Armindo Pinhão: um dos mais novos autarcas dos anos 80 que nunca mais quis voltar à política

Armindo Pinhão foi eleito presidente da Câmara de Alpiarça com 29 anos e quando saiu desligou o interruptor da política para sempre.

Estava predestinado pelo PCP a ser presidente da Câmara de Alpiarça apesar de não ter uma militância activa. Discreto, pouco falador, com uma vida pacata, Armindo Pinhão foi ao colo do partido para assessor do presidente da câmara em 1982 porque os dirigentes comunistas queriam que aprendesse a gestão camarária. Um ano depois, com 29 anos, ganhou as eleições. Muitos dos autarcas da região tinham idade para serem seus pais.

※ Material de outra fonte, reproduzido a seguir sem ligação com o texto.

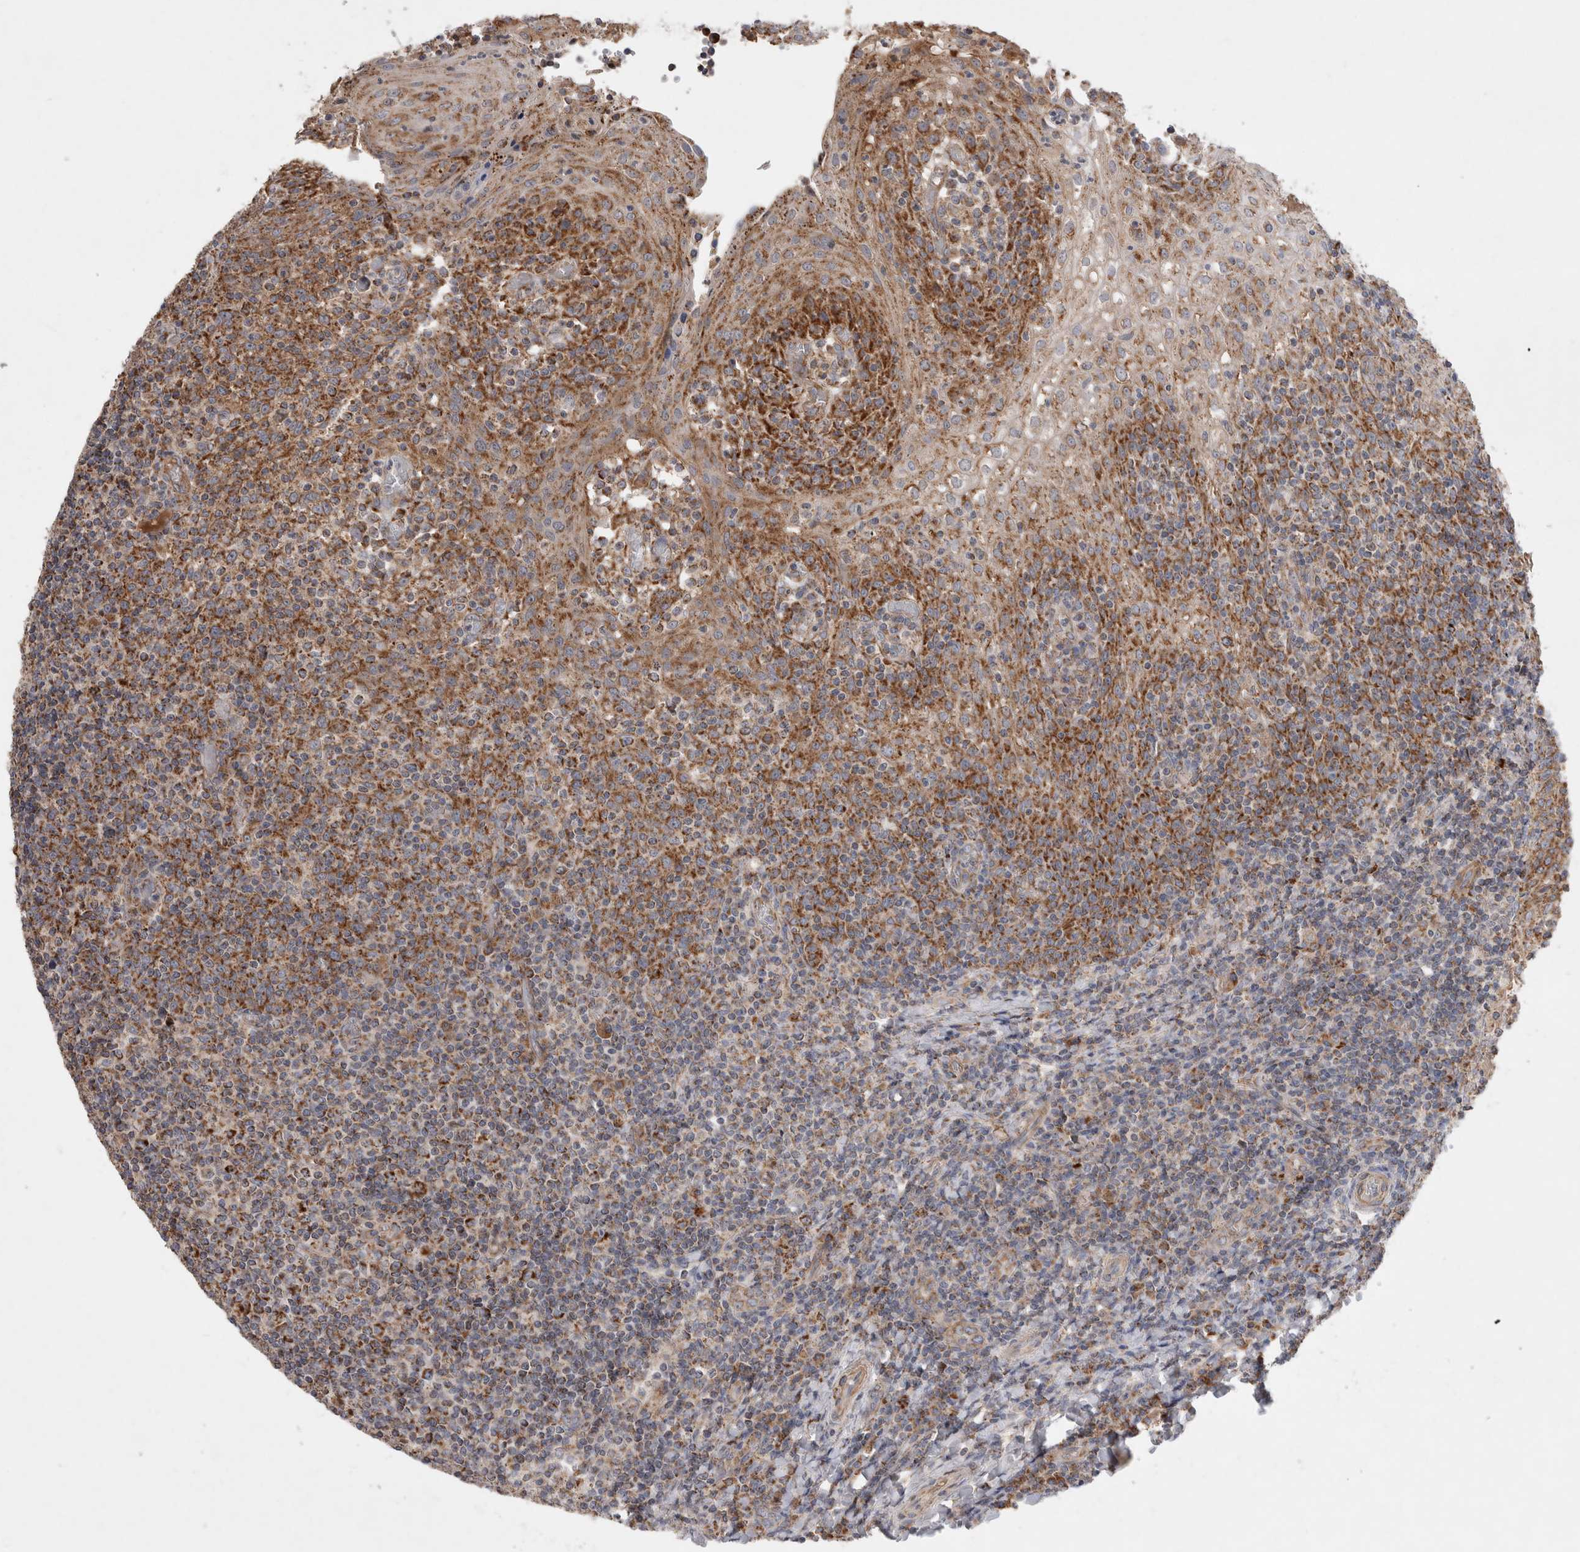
{"staining": {"intensity": "moderate", "quantity": ">75%", "location": "cytoplasmic/membranous"}, "tissue": "tonsil", "cell_type": "Germinal center cells", "image_type": "normal", "snomed": [{"axis": "morphology", "description": "Normal tissue, NOS"}, {"axis": "topography", "description": "Tonsil"}], "caption": "Human tonsil stained for a protein (brown) exhibits moderate cytoplasmic/membranous positive expression in approximately >75% of germinal center cells.", "gene": "MRPS28", "patient": {"sex": "female", "age": 19}}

Fez três mandatos porque não queria fazer mais e foi para a sombra da Região de Turismo do Ribatejo, onde, até ir para a pré-reforma, não quis brilhar para não tirar palco ao presidente, que era do PS. No turismo foi o criador da Rota do Vinho e da Vinha, talvez cedo demais, porque agora é que o enoturismo está na moda quando a rota morreu. Foi o criador de uma cooperativa agrícola de génese municipal, que continua em actividade e é um caso extraordinário no país. Armindo Pinhão é a antítese de muitos dos políticos actuais, por voltar ao seu canto e resistir à tentação de exercer influência política ao ponto de nem ser visto em iniciativas públicas. Aos 68 anos, Armindo Pinhão, que jogou futebol nos Águias de Alpiarça e no União de Almeirim, que entrou em duas peças de teatro, mais para compor o elenco do que para representar, continua a viver a vida de forma pragmática e tem-se entretido com o projecto vitivinícola da filha.

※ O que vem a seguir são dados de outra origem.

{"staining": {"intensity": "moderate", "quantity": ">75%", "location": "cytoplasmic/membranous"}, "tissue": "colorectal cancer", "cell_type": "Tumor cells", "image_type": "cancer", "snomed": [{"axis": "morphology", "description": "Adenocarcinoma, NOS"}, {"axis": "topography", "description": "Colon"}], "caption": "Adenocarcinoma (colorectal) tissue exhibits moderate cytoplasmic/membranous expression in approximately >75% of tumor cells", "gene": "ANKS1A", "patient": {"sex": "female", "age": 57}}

Estamos no parque do Carril. Quando era presidente de câmara imaginava que este espaço se tornasse numa zona de lazer?

Nos anos 40 do século passado as mulheres de Alpiarça vinham aqui lavar a roupa porque não havia água canalizada, mas também não havia poluição. Com o desenvolvimento industrial a vala real passou a ter problemas. Temos um problema na vala que são as infestantes, sobretudo a erva pinheirinha. Nos últimos tempos tem-se feito investimentos na arborização do parque, que está muito agradável.

Quando entrou para presidente de câmara as preocupações eram outras…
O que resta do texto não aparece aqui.